Perhaps Lundwall is right, but how could we prove that he is? Breadth of imagination cannot represent the highest instance of appeal in the theory of literature (or of its genres). Of how to evaluate Dr. Plank's hypothesis on the "Don Quixote effect" or "complex," I have no idea. After reading "Quixote's Mills" I have the same feeling as after finishing The Emotional Significance of Imaginary Beings, the feeling that both these texts should start at the point where they come to an abrupt end. I can only hope that this is not a dead end. Perhaps statistical analysis of a truly big set of SF works could be of some help here. Their central leitmotives could be analyzed in search of statistical significance. So we need now some computers, some programs, some men with proper capabilities, and of course a lot of money.

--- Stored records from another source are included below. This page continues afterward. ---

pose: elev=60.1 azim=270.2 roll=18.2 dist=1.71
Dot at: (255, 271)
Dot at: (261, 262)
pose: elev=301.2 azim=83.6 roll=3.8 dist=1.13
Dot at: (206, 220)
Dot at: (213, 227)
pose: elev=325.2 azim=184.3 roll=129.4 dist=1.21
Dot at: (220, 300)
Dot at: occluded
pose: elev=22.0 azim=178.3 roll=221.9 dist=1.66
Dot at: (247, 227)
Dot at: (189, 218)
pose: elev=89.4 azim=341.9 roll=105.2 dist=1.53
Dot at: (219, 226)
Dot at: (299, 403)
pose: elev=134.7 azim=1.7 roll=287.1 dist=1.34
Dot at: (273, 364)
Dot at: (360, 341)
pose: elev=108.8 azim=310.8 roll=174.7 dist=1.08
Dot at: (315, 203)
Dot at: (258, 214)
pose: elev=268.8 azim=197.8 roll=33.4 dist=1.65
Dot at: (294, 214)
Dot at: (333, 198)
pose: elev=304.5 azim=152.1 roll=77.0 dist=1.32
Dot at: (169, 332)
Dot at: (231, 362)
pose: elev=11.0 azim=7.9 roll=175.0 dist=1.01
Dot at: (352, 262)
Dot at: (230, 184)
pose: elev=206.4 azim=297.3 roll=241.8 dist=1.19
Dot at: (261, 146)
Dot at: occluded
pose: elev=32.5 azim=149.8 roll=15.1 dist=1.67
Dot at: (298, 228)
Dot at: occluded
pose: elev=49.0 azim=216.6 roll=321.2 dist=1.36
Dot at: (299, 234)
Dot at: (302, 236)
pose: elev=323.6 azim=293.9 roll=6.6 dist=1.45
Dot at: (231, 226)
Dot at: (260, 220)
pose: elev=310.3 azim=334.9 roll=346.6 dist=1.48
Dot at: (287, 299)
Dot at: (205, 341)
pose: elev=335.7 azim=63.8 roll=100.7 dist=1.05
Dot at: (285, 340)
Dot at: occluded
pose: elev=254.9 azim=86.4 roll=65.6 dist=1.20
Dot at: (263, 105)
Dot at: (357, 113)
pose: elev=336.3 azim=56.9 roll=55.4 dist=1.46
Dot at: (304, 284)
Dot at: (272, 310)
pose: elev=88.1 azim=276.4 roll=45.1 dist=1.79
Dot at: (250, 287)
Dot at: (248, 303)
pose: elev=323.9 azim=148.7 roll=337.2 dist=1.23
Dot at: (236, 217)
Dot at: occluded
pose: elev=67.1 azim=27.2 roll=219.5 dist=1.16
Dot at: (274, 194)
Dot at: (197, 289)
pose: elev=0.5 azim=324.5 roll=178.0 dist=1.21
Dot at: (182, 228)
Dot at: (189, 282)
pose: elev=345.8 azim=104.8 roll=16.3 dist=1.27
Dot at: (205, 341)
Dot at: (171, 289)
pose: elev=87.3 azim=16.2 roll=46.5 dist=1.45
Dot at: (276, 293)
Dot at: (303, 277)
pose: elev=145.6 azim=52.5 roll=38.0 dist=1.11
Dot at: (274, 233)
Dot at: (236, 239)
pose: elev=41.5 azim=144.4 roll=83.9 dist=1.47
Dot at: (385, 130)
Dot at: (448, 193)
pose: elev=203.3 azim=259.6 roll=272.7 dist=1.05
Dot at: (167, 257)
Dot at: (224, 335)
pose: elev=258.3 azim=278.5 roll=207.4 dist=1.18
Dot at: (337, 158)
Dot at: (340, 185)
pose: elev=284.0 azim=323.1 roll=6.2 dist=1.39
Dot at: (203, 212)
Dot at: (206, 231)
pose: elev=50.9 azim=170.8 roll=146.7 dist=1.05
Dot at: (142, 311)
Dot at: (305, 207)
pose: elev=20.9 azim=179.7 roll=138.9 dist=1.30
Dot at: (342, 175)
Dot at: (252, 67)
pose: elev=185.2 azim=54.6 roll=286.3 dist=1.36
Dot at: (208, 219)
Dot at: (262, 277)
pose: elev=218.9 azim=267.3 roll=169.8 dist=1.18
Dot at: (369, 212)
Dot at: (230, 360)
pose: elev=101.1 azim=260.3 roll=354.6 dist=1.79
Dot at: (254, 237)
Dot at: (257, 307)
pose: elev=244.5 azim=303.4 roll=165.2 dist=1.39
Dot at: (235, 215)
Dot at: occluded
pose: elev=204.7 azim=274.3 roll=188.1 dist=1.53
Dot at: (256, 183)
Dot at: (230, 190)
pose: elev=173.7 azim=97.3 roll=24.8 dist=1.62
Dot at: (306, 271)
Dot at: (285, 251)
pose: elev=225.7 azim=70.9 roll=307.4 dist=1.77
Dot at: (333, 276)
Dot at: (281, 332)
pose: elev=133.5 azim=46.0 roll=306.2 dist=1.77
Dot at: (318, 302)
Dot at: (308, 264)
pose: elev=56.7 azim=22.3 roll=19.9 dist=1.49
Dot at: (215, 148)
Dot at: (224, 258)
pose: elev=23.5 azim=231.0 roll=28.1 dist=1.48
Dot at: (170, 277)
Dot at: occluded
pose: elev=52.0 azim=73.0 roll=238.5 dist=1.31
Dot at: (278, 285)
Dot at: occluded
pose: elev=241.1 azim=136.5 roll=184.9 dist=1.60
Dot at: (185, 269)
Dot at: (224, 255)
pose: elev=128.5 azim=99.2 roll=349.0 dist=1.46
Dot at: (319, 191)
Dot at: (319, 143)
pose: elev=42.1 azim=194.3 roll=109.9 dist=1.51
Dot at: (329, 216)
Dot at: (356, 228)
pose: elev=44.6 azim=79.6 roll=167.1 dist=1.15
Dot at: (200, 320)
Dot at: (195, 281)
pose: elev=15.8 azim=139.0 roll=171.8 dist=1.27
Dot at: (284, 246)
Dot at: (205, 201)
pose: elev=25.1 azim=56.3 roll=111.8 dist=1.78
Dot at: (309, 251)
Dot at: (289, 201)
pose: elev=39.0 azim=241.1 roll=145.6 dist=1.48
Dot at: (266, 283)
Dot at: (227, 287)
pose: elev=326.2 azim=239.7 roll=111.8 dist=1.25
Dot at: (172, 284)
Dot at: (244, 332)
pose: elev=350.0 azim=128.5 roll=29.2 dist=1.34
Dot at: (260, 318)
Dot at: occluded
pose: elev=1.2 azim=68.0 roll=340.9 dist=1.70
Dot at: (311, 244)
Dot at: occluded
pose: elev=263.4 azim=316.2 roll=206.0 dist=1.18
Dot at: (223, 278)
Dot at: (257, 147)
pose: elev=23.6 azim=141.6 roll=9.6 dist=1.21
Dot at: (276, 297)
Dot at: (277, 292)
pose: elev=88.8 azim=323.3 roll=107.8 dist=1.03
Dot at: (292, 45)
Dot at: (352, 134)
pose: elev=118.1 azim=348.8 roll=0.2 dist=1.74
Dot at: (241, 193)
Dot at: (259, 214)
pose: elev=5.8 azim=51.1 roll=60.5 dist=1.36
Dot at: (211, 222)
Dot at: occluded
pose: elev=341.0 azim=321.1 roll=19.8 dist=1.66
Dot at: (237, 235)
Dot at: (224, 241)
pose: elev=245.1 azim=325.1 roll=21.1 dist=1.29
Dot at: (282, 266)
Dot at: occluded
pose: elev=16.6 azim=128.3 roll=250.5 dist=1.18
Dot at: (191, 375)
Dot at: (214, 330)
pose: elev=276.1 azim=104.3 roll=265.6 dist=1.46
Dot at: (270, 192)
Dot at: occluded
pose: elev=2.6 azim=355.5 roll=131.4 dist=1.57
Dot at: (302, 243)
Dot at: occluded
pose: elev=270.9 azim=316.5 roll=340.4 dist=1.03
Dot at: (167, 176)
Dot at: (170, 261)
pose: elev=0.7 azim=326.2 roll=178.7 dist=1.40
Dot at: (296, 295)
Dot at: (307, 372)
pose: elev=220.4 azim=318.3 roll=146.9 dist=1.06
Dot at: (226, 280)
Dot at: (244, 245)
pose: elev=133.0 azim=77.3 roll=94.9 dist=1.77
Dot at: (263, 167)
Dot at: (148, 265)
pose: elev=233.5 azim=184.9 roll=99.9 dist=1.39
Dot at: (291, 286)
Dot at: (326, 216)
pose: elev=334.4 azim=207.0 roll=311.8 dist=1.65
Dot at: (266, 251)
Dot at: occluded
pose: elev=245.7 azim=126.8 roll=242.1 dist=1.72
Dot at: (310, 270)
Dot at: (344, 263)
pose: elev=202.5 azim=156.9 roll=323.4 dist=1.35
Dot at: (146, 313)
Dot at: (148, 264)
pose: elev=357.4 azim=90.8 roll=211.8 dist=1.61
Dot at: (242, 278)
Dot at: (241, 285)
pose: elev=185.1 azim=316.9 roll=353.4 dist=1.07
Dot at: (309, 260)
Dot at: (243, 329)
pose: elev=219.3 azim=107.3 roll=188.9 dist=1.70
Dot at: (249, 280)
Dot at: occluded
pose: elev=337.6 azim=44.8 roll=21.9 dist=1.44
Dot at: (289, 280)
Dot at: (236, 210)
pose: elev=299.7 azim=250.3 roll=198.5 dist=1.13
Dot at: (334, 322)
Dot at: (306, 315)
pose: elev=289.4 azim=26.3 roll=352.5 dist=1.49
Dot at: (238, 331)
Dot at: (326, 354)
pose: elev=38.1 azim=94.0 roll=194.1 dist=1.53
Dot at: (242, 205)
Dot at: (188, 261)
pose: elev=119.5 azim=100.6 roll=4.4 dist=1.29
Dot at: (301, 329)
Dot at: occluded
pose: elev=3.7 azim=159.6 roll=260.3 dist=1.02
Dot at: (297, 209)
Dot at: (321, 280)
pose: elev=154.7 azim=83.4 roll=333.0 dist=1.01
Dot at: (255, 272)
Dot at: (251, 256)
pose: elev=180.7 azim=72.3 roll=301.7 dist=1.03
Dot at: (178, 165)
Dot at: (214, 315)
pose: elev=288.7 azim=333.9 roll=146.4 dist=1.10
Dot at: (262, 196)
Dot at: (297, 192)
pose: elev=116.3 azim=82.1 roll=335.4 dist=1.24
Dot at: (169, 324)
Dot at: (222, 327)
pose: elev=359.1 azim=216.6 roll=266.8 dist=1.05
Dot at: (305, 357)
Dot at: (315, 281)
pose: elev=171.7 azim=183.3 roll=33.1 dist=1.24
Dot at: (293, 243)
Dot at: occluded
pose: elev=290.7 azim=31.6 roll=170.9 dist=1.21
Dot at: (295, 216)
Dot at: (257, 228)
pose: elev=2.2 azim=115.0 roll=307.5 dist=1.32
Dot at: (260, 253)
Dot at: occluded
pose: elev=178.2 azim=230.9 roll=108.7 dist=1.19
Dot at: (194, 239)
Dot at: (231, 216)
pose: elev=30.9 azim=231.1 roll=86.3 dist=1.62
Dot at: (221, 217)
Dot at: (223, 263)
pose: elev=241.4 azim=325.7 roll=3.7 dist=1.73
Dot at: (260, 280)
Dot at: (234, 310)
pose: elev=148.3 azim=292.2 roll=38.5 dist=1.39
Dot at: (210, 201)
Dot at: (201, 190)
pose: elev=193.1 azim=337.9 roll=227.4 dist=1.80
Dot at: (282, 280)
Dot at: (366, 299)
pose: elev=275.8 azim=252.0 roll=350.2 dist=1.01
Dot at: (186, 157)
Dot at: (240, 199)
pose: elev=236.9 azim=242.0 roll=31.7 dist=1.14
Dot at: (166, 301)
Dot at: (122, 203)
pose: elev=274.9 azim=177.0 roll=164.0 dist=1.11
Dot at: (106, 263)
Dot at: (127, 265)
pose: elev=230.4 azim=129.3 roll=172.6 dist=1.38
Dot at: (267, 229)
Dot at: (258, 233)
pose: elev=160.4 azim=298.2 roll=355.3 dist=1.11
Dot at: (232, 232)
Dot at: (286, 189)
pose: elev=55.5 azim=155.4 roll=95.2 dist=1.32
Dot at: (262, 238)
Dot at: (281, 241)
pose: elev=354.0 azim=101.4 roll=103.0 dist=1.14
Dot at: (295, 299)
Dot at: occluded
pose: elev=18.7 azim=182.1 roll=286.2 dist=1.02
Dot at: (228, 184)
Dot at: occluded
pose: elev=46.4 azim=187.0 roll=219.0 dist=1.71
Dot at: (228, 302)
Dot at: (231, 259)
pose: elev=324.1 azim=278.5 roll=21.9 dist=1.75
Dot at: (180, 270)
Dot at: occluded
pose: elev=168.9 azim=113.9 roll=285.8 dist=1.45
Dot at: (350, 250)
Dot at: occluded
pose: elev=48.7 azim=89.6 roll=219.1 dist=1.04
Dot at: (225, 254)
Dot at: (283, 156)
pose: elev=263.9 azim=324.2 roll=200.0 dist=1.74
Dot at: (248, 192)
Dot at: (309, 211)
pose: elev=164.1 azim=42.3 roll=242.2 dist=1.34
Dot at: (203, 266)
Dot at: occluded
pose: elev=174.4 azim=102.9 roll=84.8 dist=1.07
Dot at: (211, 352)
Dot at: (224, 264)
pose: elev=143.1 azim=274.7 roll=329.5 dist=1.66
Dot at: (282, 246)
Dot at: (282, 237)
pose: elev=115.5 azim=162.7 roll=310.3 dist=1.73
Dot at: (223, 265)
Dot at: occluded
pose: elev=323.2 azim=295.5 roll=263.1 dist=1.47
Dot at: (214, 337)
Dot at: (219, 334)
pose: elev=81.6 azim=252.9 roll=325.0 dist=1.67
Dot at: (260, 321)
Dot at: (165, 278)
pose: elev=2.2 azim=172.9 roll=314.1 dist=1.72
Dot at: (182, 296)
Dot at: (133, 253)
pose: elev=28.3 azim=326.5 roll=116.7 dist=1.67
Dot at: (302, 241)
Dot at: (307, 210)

This is how literary considerations are ending today.

Perhaps I should add some words explaining that I do not see any serious disagreement between Dr. Plank's position and my own with respect to the "blasphemous nature" of robots in our culture. In my essay on robots, I did not claim that I was enumerating all the factors involved in "anti-robotical" feelings and/or anxiety, but I thought that my argument was reasonable in the form of a selective approximation of the problem. The problem is of course a very complex one, and my essay was a minor thing, written for a limited audience.3


1 See Michel Butor, "Science Fiction: The Crisis of Its Growth," and James Blish, "On Science Fiction Criticism," in Thomas D. Clareson, ed., SF. The Other Side of Realism (1971), ppl57-70.

2 Sam J. Lundwall, Science Fiction: What It's All About (Ace Books 1971), §7.

3 "Robots in Science Fiction," written in German for Quarber Mercur, No. 21 (Nov. 1969); an English translation appears in Clareson pp307-25.



Dr. Plank has inverted the canonical attitude of considering an artistic work as the ultimate object of study. The SF landscape is for him a projection of the deep currents building up tensions in the base of human minds. He reads SF as an expression of those forces. In The Emotional Significance of Imaginary Beings (1968), he stated that a bad, primitive SF story is more instructive than a SF masterpiece, since in a primitive story the primary forces working at the base of creation are not camouflaged by the author’s skill. In this way, Dr. Plank has shown his own critical attitude, which is by no means a proper one for the "pure" critic of literature. His is rather the attitude of the physician and scientist. For the physician there are of course easy and difficult cases, but there are no "good" or "bad" symptoms of an illness. All symptoms have the same value as signs. It is also true that a taxonomist does not distinguish between "good" and "bad" species: cockroaches and gazelles are equals to him, for his function does not include the aesthetic (or moral) evaluation of what he is studying. This "scientistic" attitude is alien to literary criticism. The analyzed work of art ceases to be art in the proper sense, for it is no longer the ultimate object of study. The sole weakness of Dr. Plank’s psychological approach is this: even if I approve his attitude and assumptions, I must still disagree with many of his particular statements. Of how to evaluate Dr. Plank’s hypothesis on the "Don Quixote effect" I have no idea, but after reading "Quixote’s Mills" I have the feeling that the text should start at the point where it comes to an abrupt end.


Responding in a spirit of magnanimity, Stanislaw Lem has widened the area of conceptualization rather than that of argument. Any extended answer by me would merely impair this desirable effect, so I'll be brief.

He is right, of course, that my basic approach is neither normative nor descriptive--in fact, primarily one of psychological study rather than either type of literary criticism. I may well be guilty of not having kept the three approaches as separate as they ought to be.

I can't agree more than with Lem's judgment that my book would be better if it went on (and it will hardly surprise anybody who knows publishing problems to learn that the manuscript was thrice as long originally). I doubt that this would necessarily take us as far as to computers. The science and art of sampling has developed sufficiently, I hope to spare us such a step that I, for one, still feel, without blushing, to be bit "unheimlich."